> _Instructions for the task_
Pull out each line of the records that contains the word "année".
---------- Task inputs
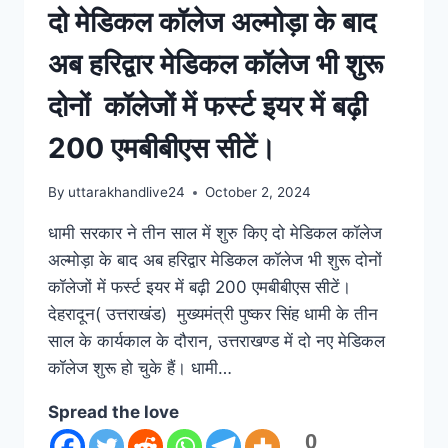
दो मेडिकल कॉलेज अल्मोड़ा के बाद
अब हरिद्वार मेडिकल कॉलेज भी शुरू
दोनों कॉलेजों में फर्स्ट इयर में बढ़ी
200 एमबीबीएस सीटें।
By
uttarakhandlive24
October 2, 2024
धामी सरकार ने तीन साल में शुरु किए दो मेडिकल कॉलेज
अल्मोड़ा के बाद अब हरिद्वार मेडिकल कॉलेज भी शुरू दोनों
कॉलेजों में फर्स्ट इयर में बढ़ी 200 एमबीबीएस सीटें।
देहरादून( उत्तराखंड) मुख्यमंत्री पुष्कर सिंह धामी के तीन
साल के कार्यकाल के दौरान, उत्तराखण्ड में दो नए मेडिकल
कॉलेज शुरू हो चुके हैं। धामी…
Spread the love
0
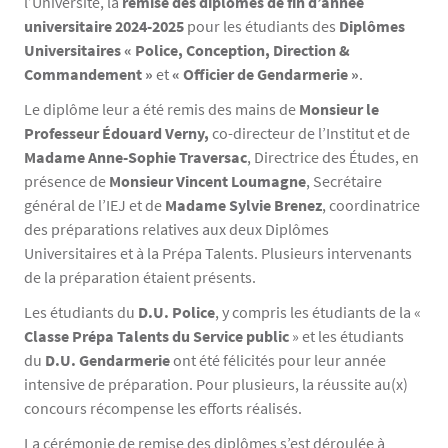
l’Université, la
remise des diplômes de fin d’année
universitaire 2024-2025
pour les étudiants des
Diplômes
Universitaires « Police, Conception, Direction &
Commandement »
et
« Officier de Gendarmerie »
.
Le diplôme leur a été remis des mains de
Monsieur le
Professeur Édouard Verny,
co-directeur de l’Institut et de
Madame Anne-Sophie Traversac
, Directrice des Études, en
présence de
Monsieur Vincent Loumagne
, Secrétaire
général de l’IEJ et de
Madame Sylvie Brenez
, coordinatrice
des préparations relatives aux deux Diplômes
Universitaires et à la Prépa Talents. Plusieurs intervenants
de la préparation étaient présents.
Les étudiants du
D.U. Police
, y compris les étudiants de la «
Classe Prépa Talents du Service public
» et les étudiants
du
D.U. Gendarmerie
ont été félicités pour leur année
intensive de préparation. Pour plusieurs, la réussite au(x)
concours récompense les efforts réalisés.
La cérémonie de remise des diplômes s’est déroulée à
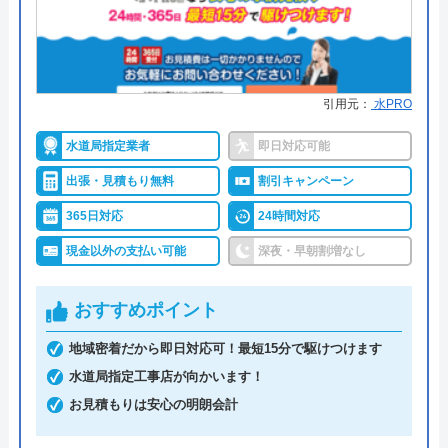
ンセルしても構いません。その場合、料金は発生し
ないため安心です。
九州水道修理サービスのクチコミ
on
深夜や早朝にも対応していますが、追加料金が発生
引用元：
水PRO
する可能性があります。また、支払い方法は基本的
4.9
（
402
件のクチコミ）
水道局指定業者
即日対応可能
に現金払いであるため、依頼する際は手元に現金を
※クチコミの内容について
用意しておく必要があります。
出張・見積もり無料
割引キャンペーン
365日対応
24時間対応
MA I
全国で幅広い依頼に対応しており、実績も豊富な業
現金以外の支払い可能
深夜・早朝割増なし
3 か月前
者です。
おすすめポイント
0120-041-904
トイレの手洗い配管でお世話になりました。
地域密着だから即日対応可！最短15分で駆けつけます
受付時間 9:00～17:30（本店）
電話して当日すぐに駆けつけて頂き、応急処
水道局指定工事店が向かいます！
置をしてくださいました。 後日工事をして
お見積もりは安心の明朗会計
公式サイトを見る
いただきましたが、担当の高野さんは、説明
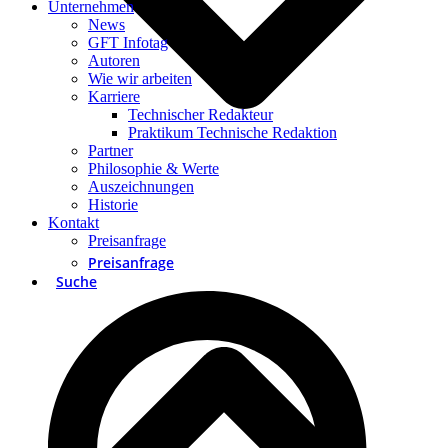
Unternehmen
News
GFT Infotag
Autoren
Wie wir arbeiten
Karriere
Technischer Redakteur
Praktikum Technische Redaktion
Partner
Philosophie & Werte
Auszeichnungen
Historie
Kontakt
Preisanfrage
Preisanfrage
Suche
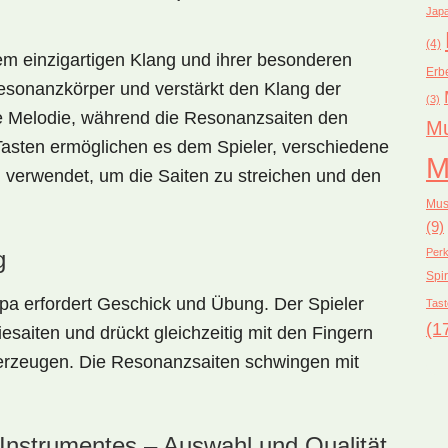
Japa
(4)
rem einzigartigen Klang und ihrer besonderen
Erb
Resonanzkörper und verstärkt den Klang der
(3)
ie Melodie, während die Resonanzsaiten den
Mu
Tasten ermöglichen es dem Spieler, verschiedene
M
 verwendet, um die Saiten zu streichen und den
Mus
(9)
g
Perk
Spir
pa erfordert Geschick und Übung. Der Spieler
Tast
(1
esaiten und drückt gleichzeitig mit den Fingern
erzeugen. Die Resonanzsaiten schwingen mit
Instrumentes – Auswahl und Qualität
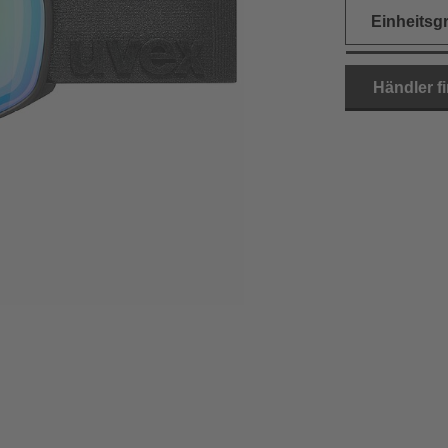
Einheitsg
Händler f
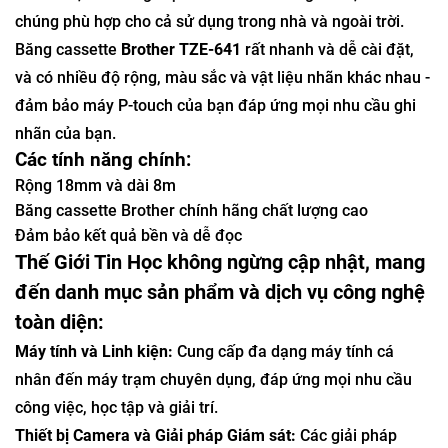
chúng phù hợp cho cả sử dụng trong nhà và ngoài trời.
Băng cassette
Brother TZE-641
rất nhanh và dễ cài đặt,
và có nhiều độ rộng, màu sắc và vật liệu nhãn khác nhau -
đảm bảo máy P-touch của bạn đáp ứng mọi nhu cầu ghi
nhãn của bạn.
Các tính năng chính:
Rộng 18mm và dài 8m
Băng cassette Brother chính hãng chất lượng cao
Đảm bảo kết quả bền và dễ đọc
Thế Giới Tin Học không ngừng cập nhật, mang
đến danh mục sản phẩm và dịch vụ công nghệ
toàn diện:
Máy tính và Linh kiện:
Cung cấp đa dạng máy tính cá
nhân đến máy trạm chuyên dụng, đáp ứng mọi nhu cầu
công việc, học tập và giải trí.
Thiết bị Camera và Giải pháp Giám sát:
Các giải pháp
--------------------
> _Task solution_
remise des diplômes de fin d’année
ont été félicités pour leur année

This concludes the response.